After months of anxiety and delays, the Southern California Institute of Architecture will break ground today on its campus in downtown Los Angeles.

Some renovation work at the school's new home, a nearly quarter-mile-long former railroad freight terminal in the artists' loft district, is already underway and is scheduled to be completed by the end of August--nearly nine months behind schedule.
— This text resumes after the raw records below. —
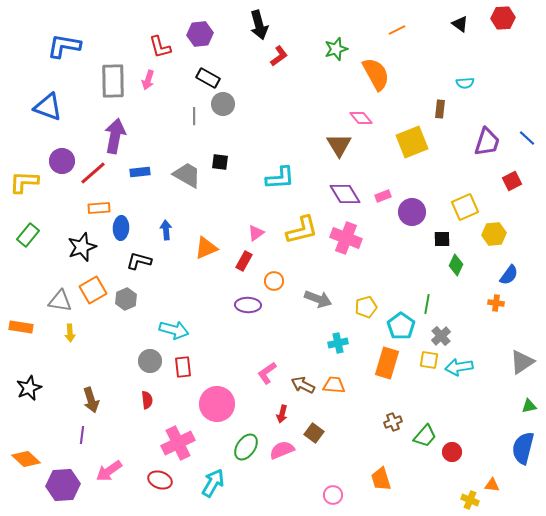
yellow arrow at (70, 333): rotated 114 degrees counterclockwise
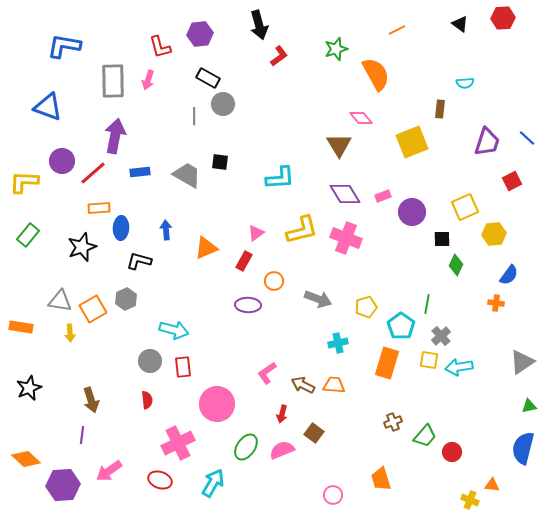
orange square at (93, 290): moved 19 px down
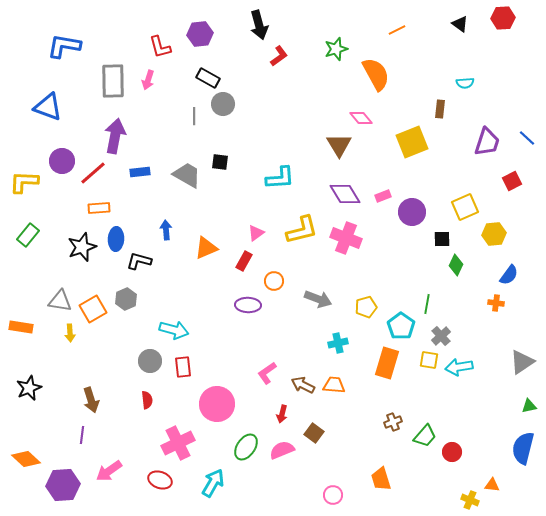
blue ellipse at (121, 228): moved 5 px left, 11 px down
Until then, SCI-Arc and its 500 students and staff will continue to work out of portable classrooms and a giant tent adjacent to the terminal.

SCI-Arc has received significant support from city officials and downtown business leaders who are trying to revive the central city with new educational and cultural institutions and amenities.

"We recognize the value of having SCI-Arc downtown," said Jeff Walden, director of Mayor Richard Riordan's L.A. Business Team. "We're pleased that they are getting ready to start their renovation and remodeling."

Despite substantial political backing, SCI-Arc has faced numerous challenges in establishing a downtown campus.

The school is going ahead with the project without Beverly Hills-based SY Realty Investors, which announced plans last fall to purchase the 10.5-acre parcel that would include the school, 400 proposed units of housing and new commercial space. In September, SCI-Arc relocated its campus from the Marina del Rey area to the temporary buildings on the downtown site, but SY Realty failed to close escrow on the property.

In addition, the school sought city sponsorship of a bond issue that would reduce its borrowing costs and allow it to purchase the terminal building. But those plans have been postponed until the school can establish the "extremely strong credit" borrowers will demand, said Carey Jenkins, manager of the city's Industrial Development Authority.

Property owner Dynamic Builders and its founder Ramon Bonin stepped into the picture by agreeing to renovate the terminal building and lease it to the school for several years. SCI-Arc eventually will buy the building, said Ken Jackson, director of sales for Dynamic Builders.

Officials from SY Realty did not return phone calls seeking comment. SCI-Arc President Neil Denari was traveling and could not be reached for an interview.

Jackson said that Dynamic Builders is talking to two potential buyers interested in developing the remainder of the site at 3rd Street and Santa Fe Avenue for housing.

"They are people who understand residences in a loft setting," said Jackson, whose firm specializes in industrial properties. "It's going to create a lot of energy in the area."